A Skegness hotel boss says she's been offered an 'obscene amount of money' on several occasions to close her business to guests and put up asylum seekers. Dee Allen, who owns Hatters Hotel in Drummond Road, told Lincolnshire Live the first offer came in September last year.
Mrs Allen, who runs the hotel with her husband, said she turned down a £10,000-a-week offer to house 52 refugees for at least three months. She said it would have had a 'negative' impact on the coastal town.
And Mrs Allen explained she rejected the same 'obscene' Government offer in October just gone. "We said at the time that we would never, ever do that to the community," said 35-year-old Mrs Allen.
Read more: 5 hotels in Skegness being used to 'house asylum seekers'
"They were also saying to us that it would be for an indefinite amount of time, not for just three months. They came back to us about four weeks ago and made us the same offer but we said 'no' because our morals just wouldn't allow it."
She added: "We'll plough through and if we fall on the ground and hit rock bottom that will be it. We will never, ever, ever accept the money. We'd rather die, I think."
A full council meeting on Wednesday, November 16, reached boiling point when frustrated residents grilled Skegness Town Councillors over the ongoing situation. At least five hotels in Skegness have reportedly accepted the Home Office's offer to house asylum seekers.
On top of local anger, Matt Warman, the Conservative MP for Skegness and Boston, said the situation was the result of the immigration system "creaking at the seams". He added the town was "not the best place" for asylum seekers to be housed in hotel accommodation.
Having bought the hotel 18 months ago, Mrs Allen said her fears were rooted in how the situation could impact Skegness in the long term. She said: "There are going to be no holiday-makers coming here because there'll be no hotels that can take them. It's going to turn into an absolute shambles."
She added it was "heart-wrenching" to see what the people of Skegness were "going through" and the impact it was having on the "tight-knit" community. On November 16, Mrs Allen posted an open letter to the Hatters Hotel's Facebook page, denying rumours that she had accepted any offers.
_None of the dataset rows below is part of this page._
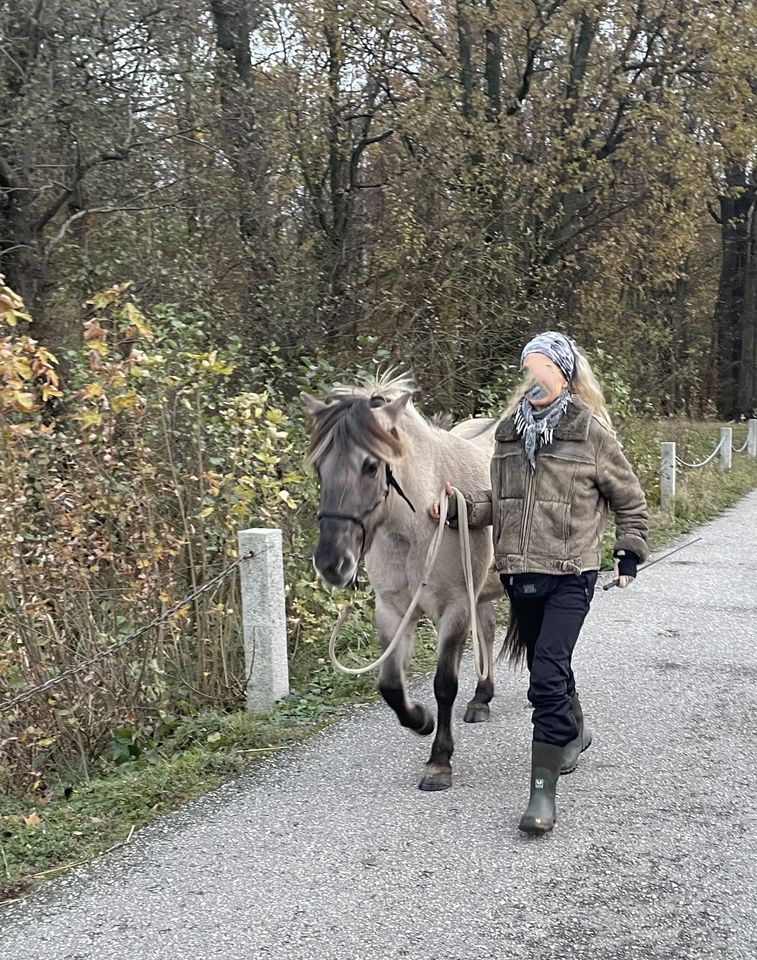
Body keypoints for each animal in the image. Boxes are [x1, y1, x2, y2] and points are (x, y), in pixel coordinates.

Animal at [302, 372, 508, 792]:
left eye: (370, 466)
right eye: (318, 467)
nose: (331, 563)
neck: (416, 529)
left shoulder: (454, 610)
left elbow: (444, 683)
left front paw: (439, 761)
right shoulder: (393, 611)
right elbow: (391, 686)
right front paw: (421, 720)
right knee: (488, 631)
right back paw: (481, 699)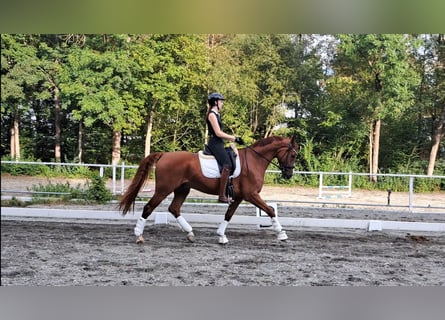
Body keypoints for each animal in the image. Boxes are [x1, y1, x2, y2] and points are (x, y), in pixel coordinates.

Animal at [118, 134, 298, 244]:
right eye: (293, 155)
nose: (289, 174)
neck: (254, 160)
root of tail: (165, 155)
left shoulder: (239, 196)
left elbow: (228, 215)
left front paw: (221, 236)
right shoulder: (251, 195)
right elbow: (270, 210)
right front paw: (281, 233)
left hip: (182, 189)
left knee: (174, 208)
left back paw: (190, 234)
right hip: (163, 190)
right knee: (148, 207)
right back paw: (139, 236)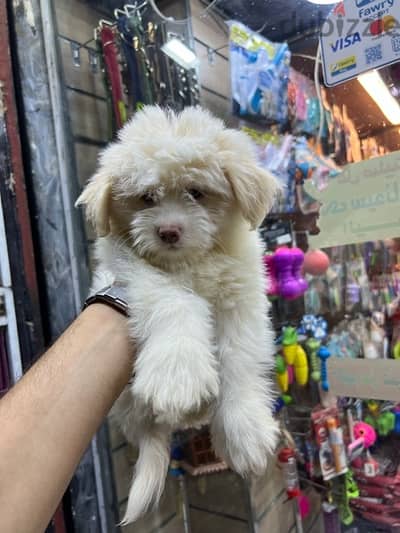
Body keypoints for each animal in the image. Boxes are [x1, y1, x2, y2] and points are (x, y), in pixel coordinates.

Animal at [76, 105, 280, 524]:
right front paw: (177, 374)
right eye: (146, 198)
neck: (190, 264)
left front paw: (245, 429)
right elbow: (177, 302)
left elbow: (238, 356)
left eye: (196, 192)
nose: (168, 231)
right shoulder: (133, 272)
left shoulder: (243, 297)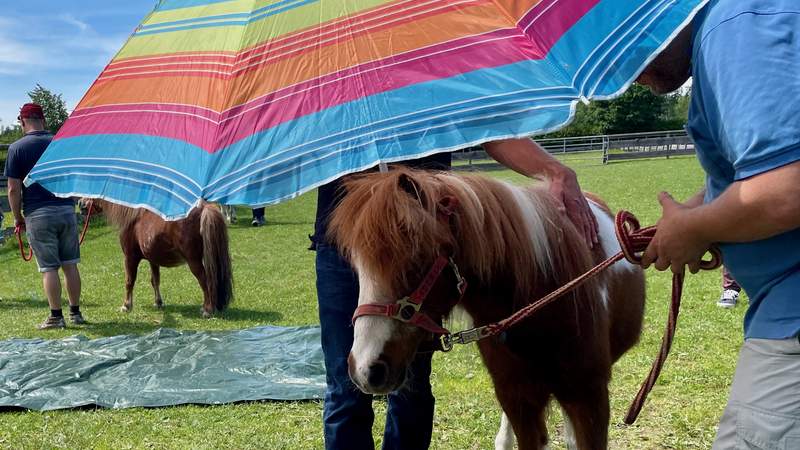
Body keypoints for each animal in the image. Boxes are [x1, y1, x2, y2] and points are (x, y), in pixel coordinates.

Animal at [95, 200, 234, 316]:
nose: (84, 204)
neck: (134, 217)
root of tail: (205, 207)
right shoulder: (153, 260)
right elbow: (155, 280)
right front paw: (158, 302)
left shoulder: (130, 258)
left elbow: (129, 281)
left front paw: (126, 306)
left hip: (194, 262)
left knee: (205, 281)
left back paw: (207, 310)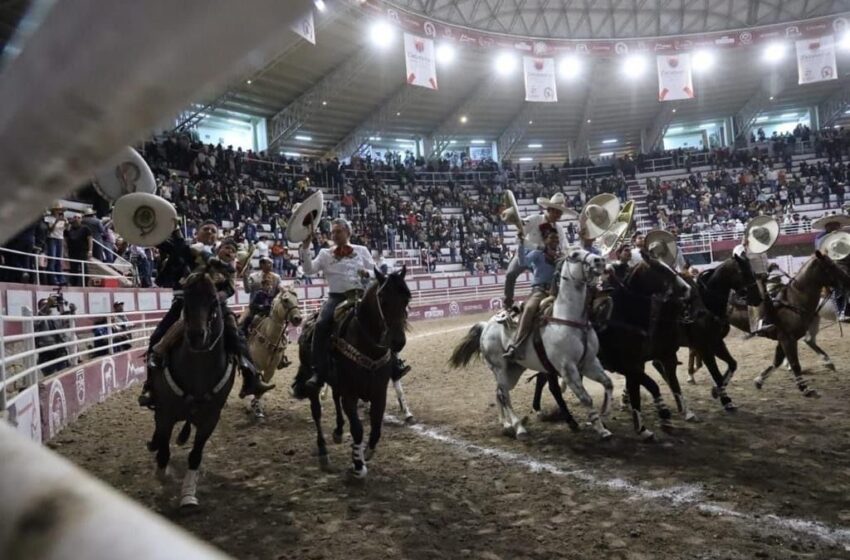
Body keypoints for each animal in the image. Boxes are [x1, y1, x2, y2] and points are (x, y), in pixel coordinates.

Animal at [146, 270, 232, 510]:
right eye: (185, 299)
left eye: (213, 300)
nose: (196, 335)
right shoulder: (165, 413)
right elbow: (164, 447)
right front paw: (161, 474)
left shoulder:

The Home Office said using hotels to accommodate asylum seekers was "unacceptable", saying it was a "short-term solution". A spokesperson said previously: "The number of people arriving in the UK who require accommodation has reached record levels and has put our asylum system under incredible strain.
"The use of hotels to house asylum seekers is unacceptable – there are currently more than 37,000 asylum seekers in hotels costing the UK taxpayer £5.6million a day. The use of hotels is a short-term solution and we are working hard with local authorities to find appropriate accommodation."
Serco is contracted by the government to provide accommodation for the asylum seekers entering the UK and Serco chiefs said the use of hotels was a "last resort". Jenni Halliday, Serco’s contract director for asylum accommodation services, said: "With the significant increases in the number of people arriving in the UK we have been faced with no alternative but to temporarily accommodate some asylum seekers in hotels.
"These hotels are only used as a last resort but as a provider of accommodation services on behalf of the Home Office we have a responsibility to find accommodation for the asylum seekers that are being placed in our care. The Serco team is working extremely hard to move people into dispersed social housing as rapidly as possible."
Meanwhile, two Conservative Nottinghamshire MPs - Ashfield's Lee Anderson and Bassetlaw's Brendan Clarke-Smith - joined a number of Tory politicians vowing not to be "silenced", and to continue to name individual hotels housing asylum seekers.
It came after the Refugee Council wrote to the Commons Speaker urging him to ask MPs not to identify hotels to protect those staying there after last month's firebombing of an immigration processing centre in Kent.
Immigration Minister and Newark's Conservative MP Robert Jenrick has said “Hotel Britain” must end in a bid to disincentivise “asylum shopping”, with migrants set to be housed in “simple, functional” spaces as opposed to “luxury” rooms.
Mr Jenrick has insisted a move towards more basic accommodation is necessary to remove a “pull factor” for those making their way to the UK in small boats, as he insisted Britain will be “compassionate but not naive”.
The Novotel Nottingham Derby, in Long Eaton, is being used to house asylum seekers. But residents in nearby Sandiacre have raised concerns about 'gangs' of male asylum seekers forming.
It is understood that as well as the Novotel hotel, the nearby Best Western Nottingham Derby hotel on Bostocks Lane, which links Long Eaton and Sandiacre, has been closed for around two years for the same reason.
Elsewhere, asylum seekers have also been housed at the Britannia Hotel in Maid Marian Way, in Nottingham city centre, and the Burrows Court apartment block in Sneinton. The Home Office is working to find emergency accommodation after more than 35,000 migrants crossed the channel by dinghy this year.